Approximately 150 Indians have occupied the protest site for over a week, calling for the replacement of some of the directors of the government body responsible for their health care.
The Carajás railway, owned by Brazilian company Vale, runs past the territory of Earth’s most threatened tribe, the Awá. It transports iron ore from Vale’s enormous iron ore mine to the Atlantic Ocean.
The Awá say that their health and lives are at risk as the trains – some of the longest in the world – scare away the game they rely on for their survival.
Vale is now planning to double its railway, despite the Awá’s opposition. Twenty Awá are participating in the current protest.

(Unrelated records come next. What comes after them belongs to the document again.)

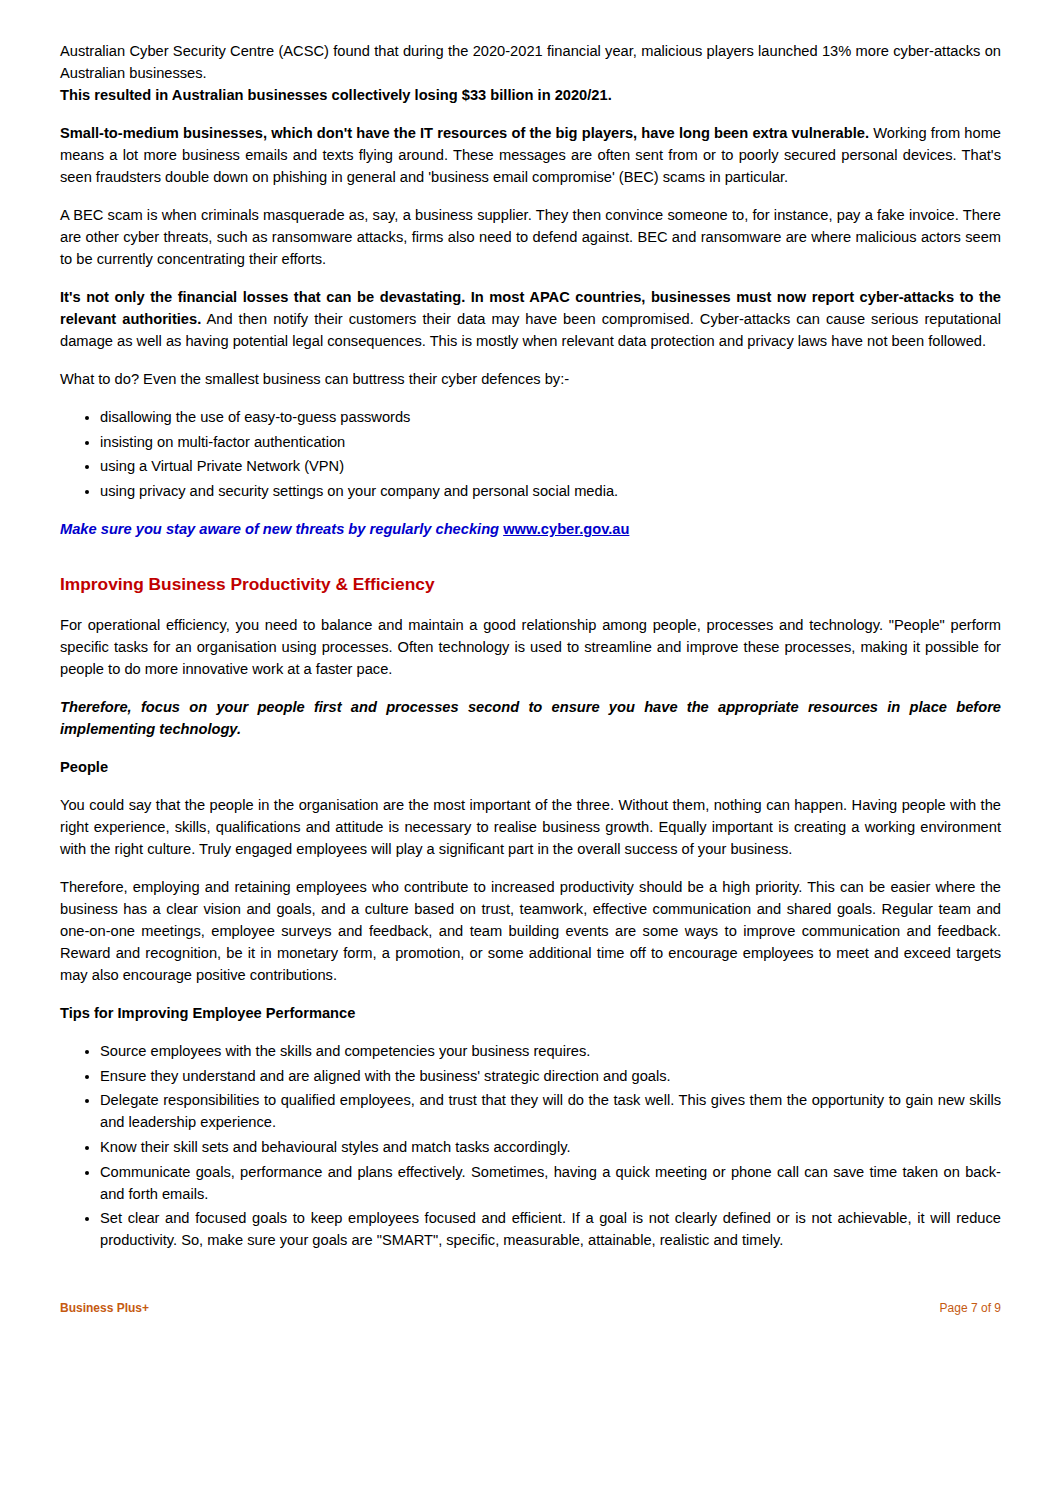Australian Cyber Security Centre (ACSC) found that during the 2020-2021 financial year, malicious players launched 13% more cyber-attacks on Australian businesses.
This resulted in Australian businesses collectively losing $33 billion in 2020/21.
Small-to-medium businesses, which don't have the IT resources of the big players, have long been extra vulnerable. Working from home means a lot more business emails and texts flying around. These messages are often sent from or to poorly secured personal devices. That's seen fraudsters double down on phishing in general and 'business email compromise' (BEC) scams in particular.
A BEC scam is when criminals masquerade as, say, a business supplier. They then convince someone to, for instance, pay a fake invoice. There are other cyber threats, such as ransomware attacks, firms also need to defend against. BEC and ransomware are where malicious actors seem to be currently concentrating their efforts.
It's not only the financial losses that can be devastating. In most APAC countries, businesses must now report cyber-attacks to the relevant authorities. And then notify their customers their data may have been compromised. Cyber-attacks can cause serious reputational damage as well as having potential legal consequences. This is mostly when relevant data protection and privacy laws have not been followed.
What to do? Even the smallest business can buttress their cyber defences by:-
disallowing the use of easy-to-guess passwords
insisting on multi-factor authentication
using a Virtual Private Network (VPN)
using privacy and security settings on your company and personal social media.
Make sure you stay aware of new threats by regularly checking www.cyber.gov.au
Improving Business Productivity & Efficiency
For operational efficiency, you need to balance and maintain a good relationship among people, processes and technology. "People" perform specific tasks for an organisation using processes. Often technology is used to streamline and improve these processes, making it possible for people to do more innovative work at a faster pace.
Therefore, focus on your people first and processes second to ensure you have the appropriate resources in place before implementing technology.
People
You could say that the people in the organisation are the most important of the three. Without them, nothing can happen. Having people with the right experience, skills, qualifications and attitude is necessary to realise business growth. Equally important is creating a working environment with the right culture. Truly engaged employees will play a significant part in the overall success of your business.
Therefore, employing and retaining employees who contribute to increased productivity should be a high priority. This can be easier where the business has a clear vision and goals, and a culture based on trust, teamwork, effective communication and shared goals. Regular team and one-on-one meetings, employee surveys and feedback, and team building events are some ways to improve communication and feedback. Reward and recognition, be it in monetary form, a promotion, or some additional time off to encourage employees to meet and exceed targets may also encourage positive contributions.
Tips for Improving Employee Performance
Source employees with the skills and competencies your business requires.
Ensure they understand and are aligned with the business' strategic direction and goals.
Delegate responsibilities to qualified employees, and trust that they will do the task well. This gives them the opportunity to gain new skills and leadership experience.
Know their skill sets and behavioural styles and match tasks accordingly.
Communicate goals, performance and plans effectively. Sometimes, having a quick meeting or phone call can save time taken on back-and forth emails.
Set clear and focused goals to keep employees focused and efficient. If a goal is not clearly defined or is not achievable, it will reduce productivity. So, make sure your goals are "SMART", specific, measurable, attainable, realistic and timely.
Business Plus+ Page 7 of 9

The Awá’s lives changed drastically when the Great Carajás industrial project of the 1980s, including the railway and the mine, opened up their lands and exposed them to invaders who have massacred Awá families and continue to destroy the Indians’ forest.
Vale is obliged to pay compensation to the government for the Awá’s health care, but it is reported that much of the money has not reached them.
Earlier this year, an Awá woman and mother of five children died of leishmaniasis, a disease that is easily treatable when adequate health care is available.
Last year, the Awá and other Indians blocked the railway in protest at government plans to weaken their land rights.